Over half of the heavily criticised free allowances, which allow certain EU companies to emit CO2 without paying, will remain unchanged under current plans for the tool designed to replace them, according to climate think-tanks.
Companies in carbon-intensive sectors covered by Europe’s emissions trading scheme (ETS) currently receive a certain amount of free allowances to emit CO2 without having to pay for them.
However, this system, designed to prevent these industries from relocating to countries where it is cheaper to pollute, has been criticised for slowing down emission cuts in Europe.
In July, the European Commission proposed a carbon border adjustment mechanism as a replacement for these as well as a new way to protect businesses from cheaper imports.
But the industrial sectors included in the first rollout only account for 47% of free allowances, according to the think tank Sandbag.
That leaves 53% of total allowances untouched by the new legislation, meaning sectors that currently receive free allowances, like glass, chemicals, and refinery products, will see no change and, more importantly, no pressure to decarbonise.
“Once the carbon border adjustment mechanism is fully phased in, if nothing changes, around 50% of free allocations will remain in place,” Domien Vangenechten, a policy advisor at E3G told EURACTIV.
“What that means for the decarbonisation effort is that … these industries still won’t have to pay for their emissions, the price of emissions will not make their way down the value chain, so individual consumers won’t feel the impact of the carbon price, so there are limited incentives to change the production process or change consumption habits and polluters will be let off the hook for another 10 to 15 years,” he added.
Out of €11.5 billion of carbon-intensive basic materials imported into Europe, €6.5 billion will be included in the first rollout. The other €5 billion, like glass, paper, ferro-alloys and petroleum oils, may be included in a later phase, according to the report published on Tuesday (31 August) by think tanks E3G and Sandbag.
Under the proposal put forward in July, the carbon border tax is due to launch in 2023 with a trial period of three years where no charges will be levied. Before the end of this period, the European Commission will report on the scheme and possibly propose expanding it.
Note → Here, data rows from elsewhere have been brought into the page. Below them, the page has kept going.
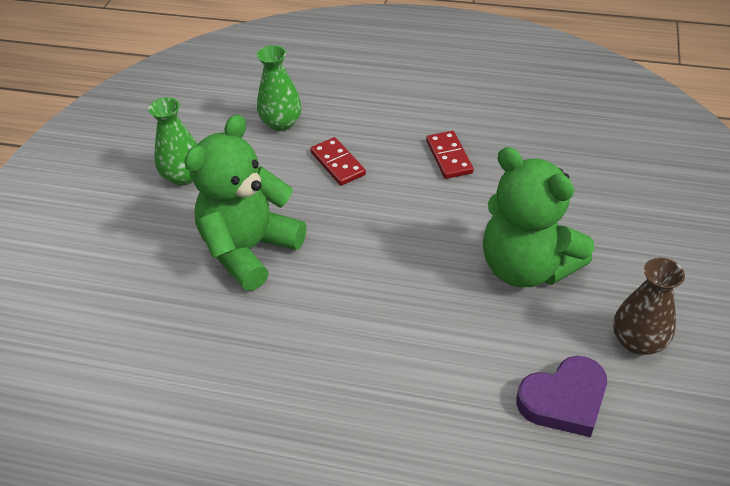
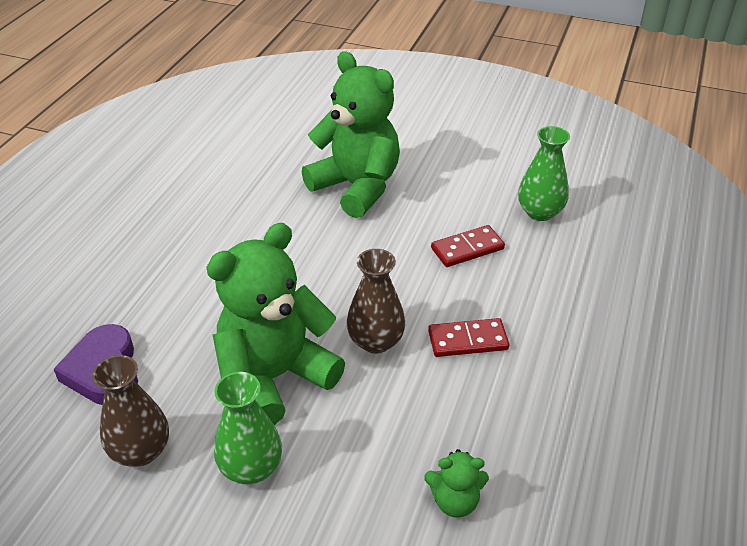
camera: 95 degrees right, 5 degrees down
green vase [148,97,197,185] -> green vase moved to [214,372,282,484]
none -> brown vase [347,249,405,353]
none -> green teddy bear [424,449,489,518]

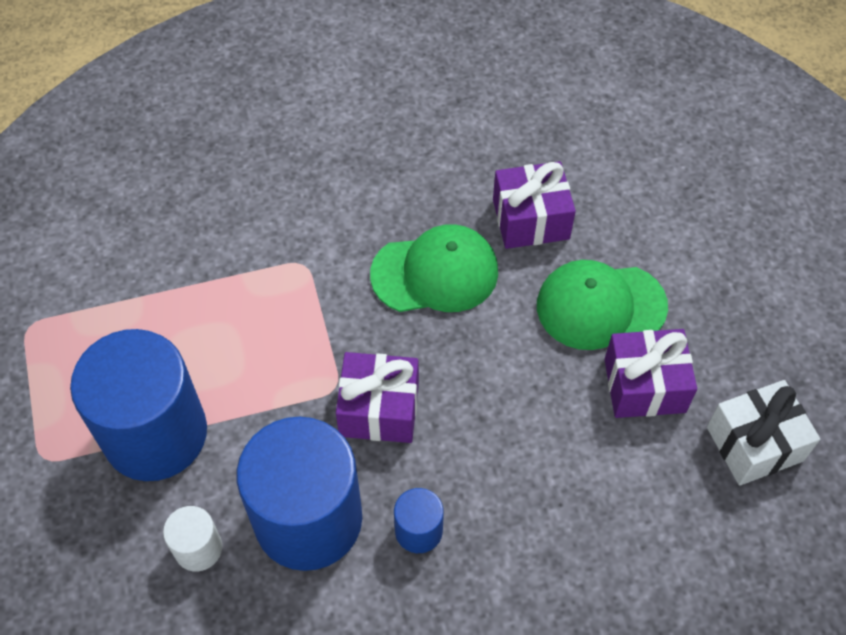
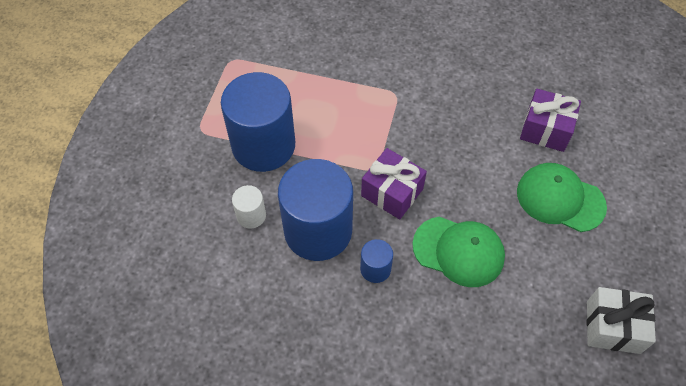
camera: 30 degrees right, 0 degrees up
green cap [370,224,498,312] -> green cap moved to [412,216,505,287]
purple gift [604,329,697,418] -> none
Even those sectors included in the first rollout will see no change until 2026 when their free allocations will begin to be gradually phased out.
While the transition phase was necessary to allow adjustments, there could have been more ambition than the 10-year period in the legislation, according to Vangenechten.
“I think a five to seven-year transition period would be more pressure,” he said.
Russia most impacted, but EU consumers will pay
The think tanks also looked at the geopolitical impact of the carbon border adjustment mechanism, which ruffled feathers across the globe even before the proposal was tabled.
Despite vocal opposition from the US and China in the run up to the publication of the plan, the fees faced by these countries will be almost negligible and it will be up to Europeans to face increased prices, the report published on Tuesday said.
“The [carbon border adjustment mechanism], if implemented in its current proposed form, will raise the cost for EU importers of some Chinese goods to access the European market. But the overall impact is likely to be small as the current proposal only covers a small share of Chinese exports to the EU, and importers will recover most of the additional costs through higher prices in EU markets,” according to the report.
“The new cost to EU and foreign industries will likely be passed on to the direct consumers of the products covered in the CBAM, so that part of the cost will be recovered by importers in the form of higher selling prices for their products,” it adds.
The researchers found that, of the major European trading partners studied, imports from Russia will face the highest amount of fees in the first stage of the rollout.
In fact, the levy could inflict far more damage on Russia’s economy than the sanctions imposed on the country in 2014 after it annexed Crimea, according to the chief of oil giant Rosneft Igor Sechin.
There are fears in Moscow that the measure could affect goods like iron ore, aluminium, electricity and cement worth €6.47 billion and that the levy could be broadened to oil, gas and coal exports in the future.
The prices Russia faces will start off low, increasing from €442 million in 2026 to €1.9 billion in 2035, mostly on iron and steel, as well as fertilisers, according to the report. But this is still small compared to the total €91.4 billion worth of goods imported from Russia in 2019, it adds.
And the proportion will decrease even more as free allowances are phased out, meaning the net costs for Russian goods would only be around €602 million by 2035, the researchers said.